Environmental metals are believed to have diabetogenic effects without any clear underlying mechanisms. The study investigated the effects of metals, lead (Pb), mercury (Hg), cadmium (Cd), and molybdenum (Mo), on the bioenergetics of isolated pancreatic β-cells from CD-1 mice via different functional and structural techniques. The tested metals caused significant decrease in ATP production in concentration and exposure duration-dependent pattern; Cd was the most potent cytotoxic metal. In ATP assay estimated effective concentration 50 (EC50) (25, 40, 20, and 100 μM for Pb, Hg, Cd, and Mo, respectively), the metals also significantly inhibited the glucose-stimulated insulin secretion (GSIS), mitochondrial complexes activity, mitochondrial membranes potential, and oxygen consumption rates of the treated cells with parallel increases in their lactate production and in the mitochondrial swelling and permeation of their inner mitochondrial membranes to potassium (K) and hydrogen (H) ions. In addition, Cd, Pb, and Hg produced significant increases in mitochondrial membrane fluidity (MMF) with significant decreases in saturated/unsaturated fatty acid ratios. In 10 μM concentration, away from Mo, the three metals showed inhibitory effects on the mitochondrial functions to variable degrees. Only Cd showed significant effect on MMF and fatty acid ratios at a concentration of 10 μM. In conclusion, the tested metals significantly affected the bioenergetics of the pancreatic β-cells with significant effect on GSIS. Cd showed the most significant functional and structural effects on their mitochondria followed by Pb, then Hg, while Mo was almost safe up to 10 μM concentration. Hence, bioenergetic mitochondrial disruption can be considered as an underlying mechanism of the diabetogenic effects of the tested metals.

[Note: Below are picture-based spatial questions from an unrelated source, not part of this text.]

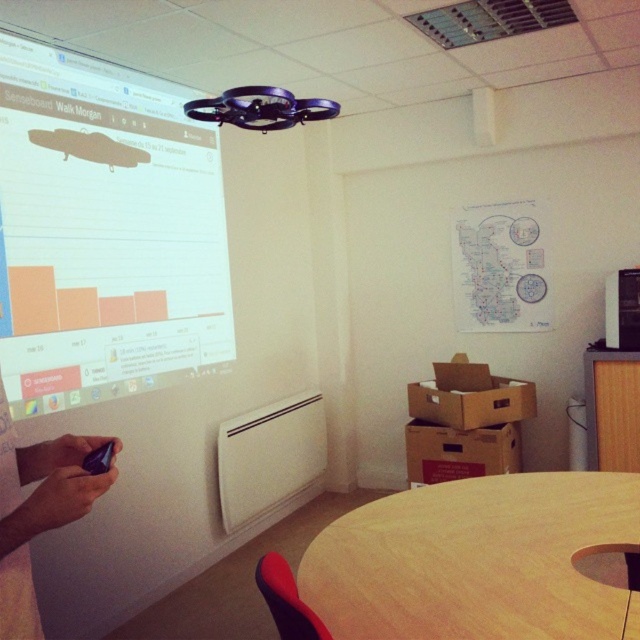
Question: Considering the real-world distances, which object is farthest from the black matte phone at lower left?

Choices:
 (A) wooden round table at lower center
 (B) white glossy projection screen at upper left

Answer: (B)

Question: Which point is closer to the camera?

Choices:
 (A) wooden round table at lower center
 (B) black matte phone at lower left
 (C) white glossy projection screen at upper left

Answer: (B)

Question: Can you confirm if wooden round table at lower center is positioned to the right of black matte phone at lower left?

Choices:
 (A) no
 (B) yes

Answer: (B)

Question: Does wooden round table at lower center have a smaller size compared to black matte phone at lower left?

Choices:
 (A) no
 (B) yes

Answer: (A)

Question: Which point appears closest to the camera in this image?

Choices:
 (A) (481, 540)
 (B) (24, 483)
 (C) (65, 157)

Answer: (B)

Question: Is white glossy projection screen at upper left bigger than wooden round table at lower center?

Choices:
 (A) yes
 (B) no

Answer: (A)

环境金属被认为具有致糖尿病作用,但没有明确的潜在机制。本研究通过不同的功能和结构技术,研究了金属(铅(Pb)、汞(Hg)、镉(Cd)和钼(Mo))对 CD-1 小鼠分离的胰岛β细胞生物能学的影响。测试金属以浓度和暴露时间依赖的方式导致 ATP 产生显著减少;Cd 是最有效的细胞毒性金属。在 ATP 测定中估计的有效浓度 50(EC50)(分别为 25、40、20 和 100 μM 的 Pb、Hg、Cd 和 Mo),这些金属还显著抑制葡萄糖刺激的胰岛素分泌(GSIS)、线粒体复合物活性、线粒体膜电位和处理细胞的耗氧量,同时平行增加细胞内乳酸产生以及线粒体肿胀和其内膜对内钾(K)和氢离子(H)的通透性。此外,Cd、Pb 和 Hg 导致线粒体膜流动性(MMF)显著增加,饱和/不饱和脂肪酸比例显著降低。在 10 μM 浓度下,远离 Mo,这三种金属对线粒体功能表现出不同程度的抑制作用。只有 Cd 在 10 μM 浓度下对 MMF 和脂肪酸比例表现出显著影响。总之,测试金属对胰岛β细胞的生物能学有显著影响,对 GSIS 有显著影响。Cd 对其线粒体的功能和结构影响最大,其次是 Pb,然后是 Hg,而 Mo 几乎在 10 μM 浓度下是安全的。因此,生物能学线粒体破坏可被认为是测试金属致糖尿病作用的潜在机制。